**SELECTED EXTRACT**.
There are also circumstances where addressing vulnerability to human rights breaches for a particular group might lie in providing information and education to individuals independently of service systems or promoting participation in decision-making across service systems. The commissioner may determine that research is warranted to improve the extent to which education, information and advice are being provided effectively to particular groups such as people with an intellectual disability.

The proposed amendment does not make the commissioners responsible for the treatment of a particular group across all areas of community life or broaden their function to address every issue facing individuals who have a disability or use a community service. What it does do is allow the commissioner to look broadly at the priority issues and identify strategies across government and non-government sectors that could contribute to improvements.

It has to be remembered that just 53 per cent of people with a disability actually use the formal services. We do not believe that the broader amendment that we made earlier, which the government supported, will, alone, address our concerns to enable the commissioner, himself or herself, to investigate these things.

MR STANHOPE (Ginninderra—Chief Minister, Attorney-General, Minister for the Environment and Minister for Arts, Heritage and Indigenous Affairs) (11.52): As I indicated, the government proposes to support a number of Dr Foskey’s amendments today but will be opposing a similar number. Those that the government proposes to oppose include both amendments 3 and 4. There a also a number of other amendments that are of a similar order to amendments 3 and 4—in fact, amendments 5, 6, 7 and 9.

The government’s reasons for opposing those particular amendments are essentially the same; so I propose to address now, in fact, the government’s opposition to amendments 3 and 4. Also, my comments can be taken as applying to amendments 5, 6, 7 and 9. I will not repeat the comments when Dr Foskey progressively moves those additional amendments.

Amendments 3 and 6 add new subclauses to clauses 21 and 25, respectively. Those clauses provide for the disability and community services commissioner and the health services commissioner to exercise relevant functions on behalf of the human rights commission. The amendments would add additional functions that would belong to the commissioner rather than to the human rights commission.

**EXERCISES TO COMPLETE**.
1. Decide whether each statement agrees with the debate extract, answering yes or no and quoting the deciding words of the text: (a) The government proposes to oppose amendments 3 and 4. (b) The proposed amendment makes the commissioners responsible for the treatment of a particular group across all areas of community life. (c) Amendments 3 and 6 would add functions belonging to the human rights commission rather than to the commissioner.
2. From the debate extract, write out everything from "MR STANHOPE (Ginninderra—Chief" down to "fact, amendments 5, 6, 7 and 9.".

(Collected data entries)
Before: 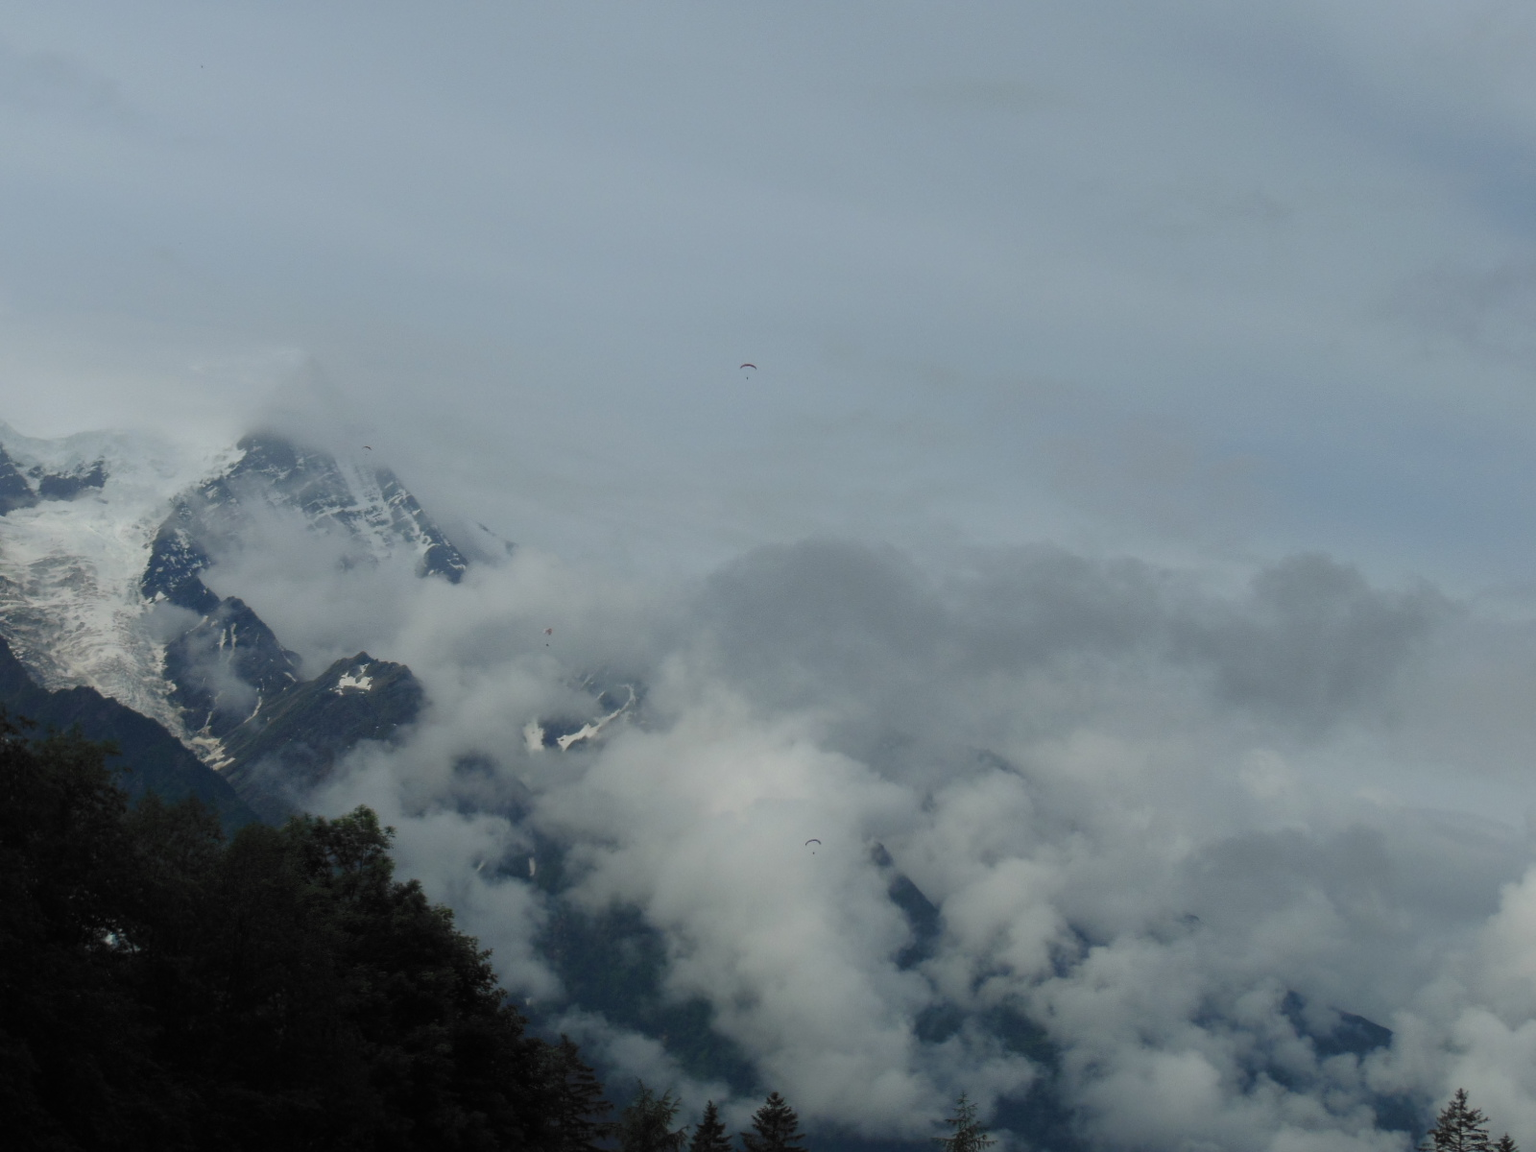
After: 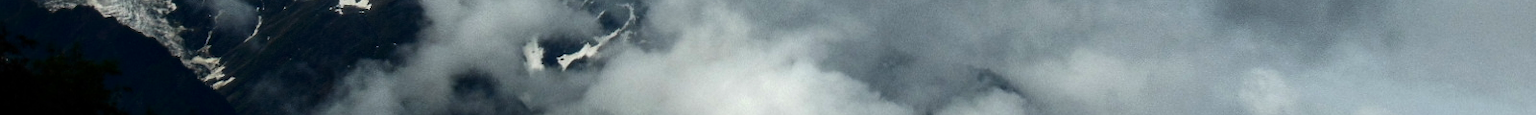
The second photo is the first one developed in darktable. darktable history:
crop and rotate: top 59.084%, bottom 30.916%
local contrast: on, module defaults
contrast brightness saturation: contrast 0.1, brightness -0.26, saturation 0.14
tone equalizer: -8 EV -1.08 EV, -7 EV -1.01 EV, -6 EV -0.867 EV, -5 EV -0.578 EV, -3 EV 0.578 EV, -2 EV 0.867 EV, -1 EV 1.01 EV, +0 EV 1.08 EV, edges refinement/feathering 500, mask exposure compensation -1.57 EV, preserve details no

**RESULTS BY TASK**.
1.
(a) Yes: "Those that the government proposes to oppose include both amendments 3 and 4."
(b) No: "The proposed amendment does not make the commissioners responsible for the treatment of a particular group across all areas of community life"
(c) No: "The amendments would add additional functions that would belong to the commissioner rather than to the human rights commission."

2.
MR STANHOPE (Ginninderra—Chief Minister, Attorney-General, Minister for the Environment and Minister for Arts, Heritage and Indigenous Affairs) (11.52): As I indicated, the government proposes to support a number of Dr Foskey’s amendments today but will be opposing a similar number. Those that the government proposes to oppose include both amendments 3 and 4. There a also a number of other amendments that are of a similar order to amendments 3 and 4—in fact, amendments 5, 6, 7 and 9.